Après avoir salué Justin, et lui avoir souhaité bonne chance pour son potager, le vieux mage téléporta les deux jeunes enfants et la fée au pont.
Neal-Thomas rendit le furet à son propriétaire, avec un peu de regret.
« Beaucoup d’ennemis à repousser ? demanda Line.
– Oui, nous avons eu : les épouvanteurs et de jeunes loups garou, cela fut facile. Les gargouilles et les sorcières furent plus dures à repousser. Nous avons eu l’aide de Mama Yaga, elle était dans son bon jour, mais des braves sont tombés.
– Le cœur est de retour, il ne reste plus qu’à le mettre sous la dalle, et ce sera fini. Nous pourrons nous préparer pour le voyage suivant. » Répondit le vieux mage.
– Je crois que ce sera plus compliqué ! cria Juliette, il y a des vampires en approche !
– Ce sont les pires, j’aurais préféré les trolls ! déclara Ulf.
-Ah bon ? demanda Neal-Thomas, effrayé.
– Les trolls et les ogres sont grands, mais peu intelligents.
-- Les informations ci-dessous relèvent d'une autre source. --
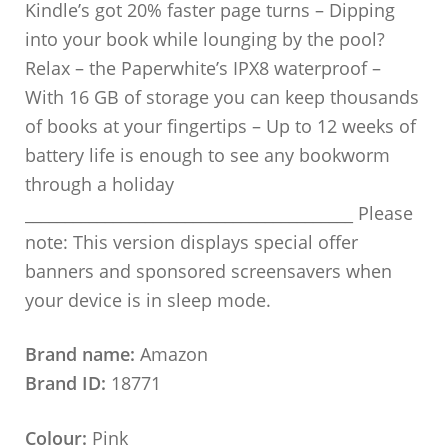
Kindle’s got 20% faster page turns – Dipping
into your book while lounging by the pool?
Relax – the Paperwhite’s IPX8 waterproof –
With 16 GB of storage you can keep thousands
of books at your fingertips – Up to 12 weeks of
battery life is enough to see any bookworm
through a holiday
_________________________________________ Please
note: This version displays special offer
banners and sponsored screensavers when
your device is in sleep mode.
Brand name:
Amazon
Brand ID:
18771
Colour:
Pink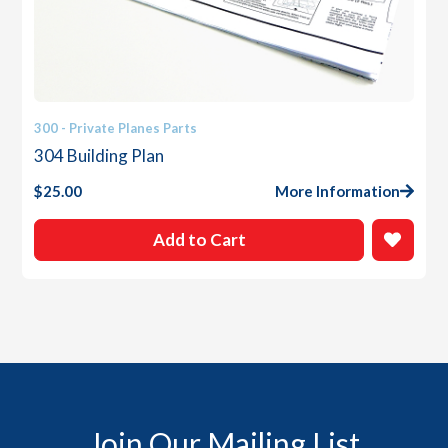
300 - Private Planes Parts
304 Building Plan
$
25.00
More Information
Add to Cart
Join Our Mailing List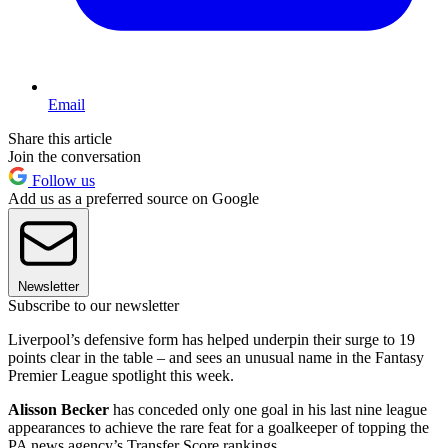
Email
Share this article
Join the conversation
Follow us
Add us as a preferred source on Google
Newsletter
Subscribe to our newsletter
Liverpool’s defensive form has helped underpin their surge to 19
points clear in the table – and sees an unusual name in the Fantasy
Premier League spotlight this week.
Alisson Becker
has conceded only one goal in his last nine league
appearances to achieve the rare feat for a goalkeeper of topping the
PA news agency’s Transfer Score rankings.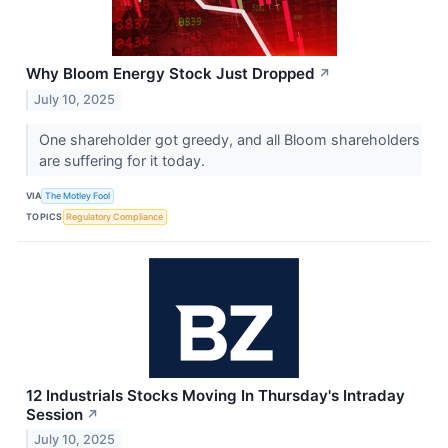
Why Bloom Energy Stock Just Dropped
↗
July 10, 2025
One shareholder got greedy, and all Bloom shareholders
are suffering for it today.
VIA
The Motley Fool
TOPICS
Regulatory Compliance
12 Industrials Stocks Moving In Thursday's Intraday
Session
↗
July 10, 2025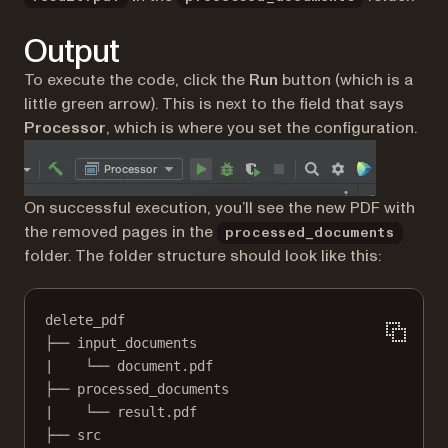
Output
To execute the code, click the
Run
button (which is a
little green arrow). This is next to the field that says
Processor
, which is where you set the configuration.
On successful execution, you’ll see the new PDF with
the removed pages in the
processed_documents
folder. The folder structure should look like this:
delete_pdf
├── input_documents
|    └── document.pdf
├── processed_documents
|    └── result.pdf
├── src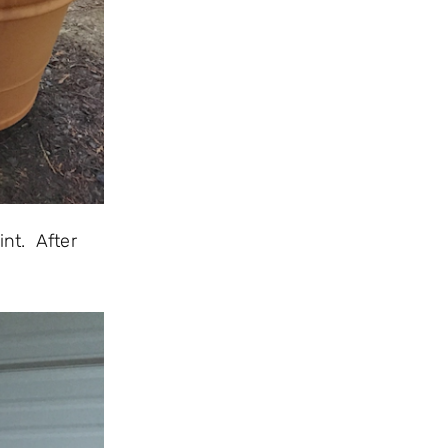
nt. After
Les vampires sont intelligents et ils peuvent retourner ton armée contre toi.
– Il faut juste que nous puissions remettre le cœur, après le sortilège fera le reste.
– Ok ! » répondit Ulf. Puis il cria : «Mes braves, ce sera la dernière charge pour la liberté »
Ulf prit la tête de son groupe et fonça, épée à la main, sur les vampires qui essayaient de passer le pont. Ses hommes semblaient au bout du rouleau, épuisés et démotivés mais ils suivirent leur chef.
Juliette et Neal-Thomas se glissèrent derrière eux, à bonne distance des combats. Juliette souleva la dalle, pendant que Neal-Thomas remettait le cœur du troll. Juliette avait à peine remis la dalle, qu’une vague d’énergie balaya le pont. Tous les guerriers et les deux enfants furent projetés à terre. Les vampires qui avaient posé un pied sur le pont furent désintégrés, les autres prirent la fuite.
Les survivants crièrent à leur victoire. Le pont gardait de nouveau le comté des fins heureuses. Juliette et Neal-Thomas allaient de nouveau repartir. Juliette, inquiète, demanda au vieux mage :
« Et le pacte que j’ai passé avec C. ? Neal Thomas, je devrais le livrer ?
– ne t’inquiète pas, avec tous les prisonniers qui ont essayé de sortir de son comté, elle en a pour un moment. »
Le mage félicita les rangers et déclara :
« Justin étant parti taquiner son vieil ami et s’occuper de sa cabane, le poste de héros est libre. Ulf, l’épée de légende est tienne, désormais, ainsi que le poste de capitaine de la garde.
– Pour le poste de héros, sans soucis. Mes braves seront toujours là, avec moi, pour protéger le royaume.  Mais une épée qui brille devant le danger, très peu pour moi ! Et la garde devra se trouver un autre capitaine : je crois que l’armure sans vie sera ravie du poste.
– Je comprends ! J’informerai Roi de votre choix. Un ban pour le nouveau héros ! »
Juliette, Neal-Thomas et les rangers hurlèrent :
« Ahou, Ahou, Ahou »
Puis ce fut le temps de se dire au revoir. Les hommes partirent apporter les prisonniers à C., avant de retourner dans les forêts et les montagnes du nord. Ulf salua les deux amis et les suivit. Juliette et Neal-Thomas se réveillèrent, attendant impatiemment la prochaine aventure.